On review, I'm actually in favor of adding this capability to DefaultLifecycleProcessor itself. I've introduced setTimeout(s)ForStartupPhase(s) which allows for opting into a concurrent startup phase with a timeout rather than the sequential startup without a timeout. -1 is the default and indicates the latter. Specifying a concrete timeout for a given phase implies that the beans in that phase will be started concurrently, cancelling the startup if the timeout is not met for that phase.

There is intentionally no general setTimeoutPerStartupPhase method since most phases would not benefit from asynchronous bootstrapping. In a typical application, there will be TaskExecutor/TaskScheduler beans or DefaultMessageListenerContainer beans, all of which implement SmartLifecycle but with very quick start/stop callbacks. I would rather expect custom expensive startup beans to be grouped into a certain phase or certain phases, with only those phases configured for concurrent startup.

One more important note: We never use the JVM's default common pool in framework facilities. As a consequence, for an actual concurrent startup, a bootstrap Executor needs to be set for the application context, typically through a "bootstrapExecutor" bean. This is the same executor that is also used for Spring Framework 6.2's background bootstrapping at the bean level.
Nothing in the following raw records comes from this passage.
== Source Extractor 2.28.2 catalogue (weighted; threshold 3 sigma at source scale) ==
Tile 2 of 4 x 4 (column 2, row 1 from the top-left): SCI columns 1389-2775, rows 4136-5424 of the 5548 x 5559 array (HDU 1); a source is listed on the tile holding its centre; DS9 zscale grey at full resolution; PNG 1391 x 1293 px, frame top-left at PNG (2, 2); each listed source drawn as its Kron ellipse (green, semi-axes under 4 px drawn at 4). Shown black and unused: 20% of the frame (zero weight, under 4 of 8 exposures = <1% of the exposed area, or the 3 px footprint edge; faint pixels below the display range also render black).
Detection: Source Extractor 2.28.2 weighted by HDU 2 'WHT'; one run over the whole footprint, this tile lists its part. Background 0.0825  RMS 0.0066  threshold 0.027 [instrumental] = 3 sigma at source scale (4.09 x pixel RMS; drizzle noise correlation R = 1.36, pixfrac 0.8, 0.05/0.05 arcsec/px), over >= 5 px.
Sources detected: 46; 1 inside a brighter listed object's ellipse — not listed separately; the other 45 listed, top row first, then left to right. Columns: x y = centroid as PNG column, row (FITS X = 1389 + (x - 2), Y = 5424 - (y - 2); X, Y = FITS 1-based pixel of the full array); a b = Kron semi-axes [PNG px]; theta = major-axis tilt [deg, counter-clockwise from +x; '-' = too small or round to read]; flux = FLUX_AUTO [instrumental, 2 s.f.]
I assume this would work for your purposes? It should also make sense for applications that are fine-tuning their concurrent startup through Spring Framework 6.2's background bootstrapping already, letting them opt into concurrency for certain lifecycle phases as well. As straightforward as I have it here, I'd be happy to roll this into our 6.2.6 release in April (making it into Boot 3.5).

[fralalonde]

Yes, this would certainly work for us and seems general purpose enough to be useful to others. Reusing the bootstrap executor makes sense.

One note: The main feature here is (IMO) the parallel startup, with the timeout being an added safety constraint. I might reflect this in the method name, e.g. setConcurrentStartForPhase(timeout) (or similar). This would highlight the difference from the existing sequential stopTimeout, which might otherwise create expectations of "symmetricality". Then again, this is mere cosmetics and I will be happy to use the feature no matter its name.

Thank you.

[jhoeller]

Good point, trying to model this after the shutdown phase timeouts creates a bit of a false impression since it is not actually symmetric indeed (as also indicated by the lack of a setTimeoutPerStartupPhase method). I've switched to setConcurrentStartupForPhase(int phase, long timeout) and setConcurrentStartupForPhases(Map<Integer, Long>) accordingly.

[jhoeller]

@fralalonde feel free to give this an early try against the latest 6.2.6 snapshot, just to make sure that it will actually work for your scenario...

[fralalonde]

@jhoeller After testing, I confirm this new version fulfills my expectations:

• Lifecycle beans of the designated phase start concurrently
• Context refresh() throws an exception if the timeout is exceeded
• A custom LifecycleProcessor is no longer required 👍

[jhoeller]

Great to hear! Thanks for the pre-release testing.